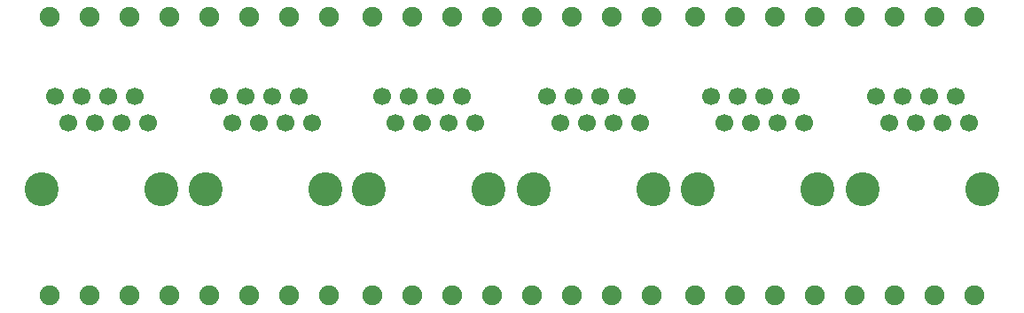
<source format=gbs>
G04 DipTrace 3.3.1.3*
G04 patch_panel_RG-45_5e_cat_24-port_BottomMask.gbs*
%MOMM*%
G04 #@! TF.FileFunction,Soldermask,Bot*
G04 #@! TF.Part,Single*
%ADD15C,1.7*%
%ADD18C,3.25*%
%ADD25C,1.9*%
%FSLAX35Y35*%
G04*
G71*
G90*
G75*
G01*
G04 BotMask*
%LPD*%
D25*
X6604000Y3048000D3*
X6985000D3*
X7366000D3*
X7747000D3*
X8128000D3*
X8509000D3*
X8890000D3*
X9271000D3*
Y381000D3*
X8890000D3*
X8509000D3*
X8128000D3*
X7747000D3*
X7366000D3*
X6985000D3*
X6604000D3*
D15*
X9223373Y2032000D3*
X9096373Y2286000D3*
X8969373Y2032000D3*
X8842373Y2286000D3*
X8715373Y2032000D3*
X8588373Y2286000D3*
X8461373Y2032000D3*
X8334373Y2286000D3*
D18*
X9350473Y1397000D3*
X8207273D3*
D15*
X7651750Y2032000D3*
X7524750Y2286000D3*
X7397750Y2032000D3*
X7270750Y2286000D3*
X7143750Y2032000D3*
X7016750Y2286000D3*
X6889750Y2032000D3*
X6762750Y2286000D3*
D18*
X7778850Y1397000D3*
X6635650D3*
D25*
X3524250Y3048000D3*
X3905250D3*
X4286250D3*
X4667250D3*
X5048250D3*
X5429250D3*
X5810250D3*
X6191250D3*
Y381000D3*
X5810250D3*
X5429250D3*
X5048250D3*
X4667250D3*
X4286250D3*
X3905250D3*
X3524250D3*
D15*
X6080123Y2032000D3*
X5953123Y2286000D3*
X5826123Y2032000D3*
X5699123Y2286000D3*
X5572123Y2032000D3*
X5445123Y2286000D3*
X5318123Y2032000D3*
X5191123Y2286000D3*
D18*
X6207223Y1397000D3*
X5064023D3*
D15*
X4508500Y2032000D3*
X4381500Y2286000D3*
X4254500Y2032000D3*
X4127500Y2286000D3*
X4000500Y2032000D3*
X3873500Y2286000D3*
X3746500Y2032000D3*
X3619500Y2286000D3*
D18*
X4635600Y1397000D3*
X3492400D3*
D25*
X444500Y3048000D3*
X825500D3*
X1206500D3*
X1587500D3*
X1968500D3*
X2349500D3*
X2730500D3*
X3111500D3*
Y381000D3*
X2730500D3*
X2349500D3*
X1968500D3*
X1587500D3*
X1206500D3*
X825500D3*
X444500D3*
D15*
X2951873Y2032000D3*
X2824873Y2286000D3*
X2697873Y2032000D3*
X2570873Y2286000D3*
X2443873Y2032000D3*
X2316873Y2286000D3*
X2189873Y2032000D3*
X2062873Y2286000D3*
D18*
X3078973Y1397000D3*
X1935773D3*
D15*
X1380250Y2032000D3*
X1253250Y2286000D3*
X1126250Y2032000D3*
X999250Y2286000D3*
X872250Y2032000D3*
X745250Y2286000D3*
X618250Y2032000D3*
X491250Y2286000D3*
D18*
X1507350Y1397000D3*
X364150D3*
M02*

</source>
******************************
**What is expected**
Print exactly the lines from the one containing "X618250Y2032000D3*" through the last line of the records above, both included.

**Completed exercise**
X618250Y2032000D3*
X491250Y2286000D3*
D18*
X1507350Y1397000D3*
X364150D3*
M02*

</source>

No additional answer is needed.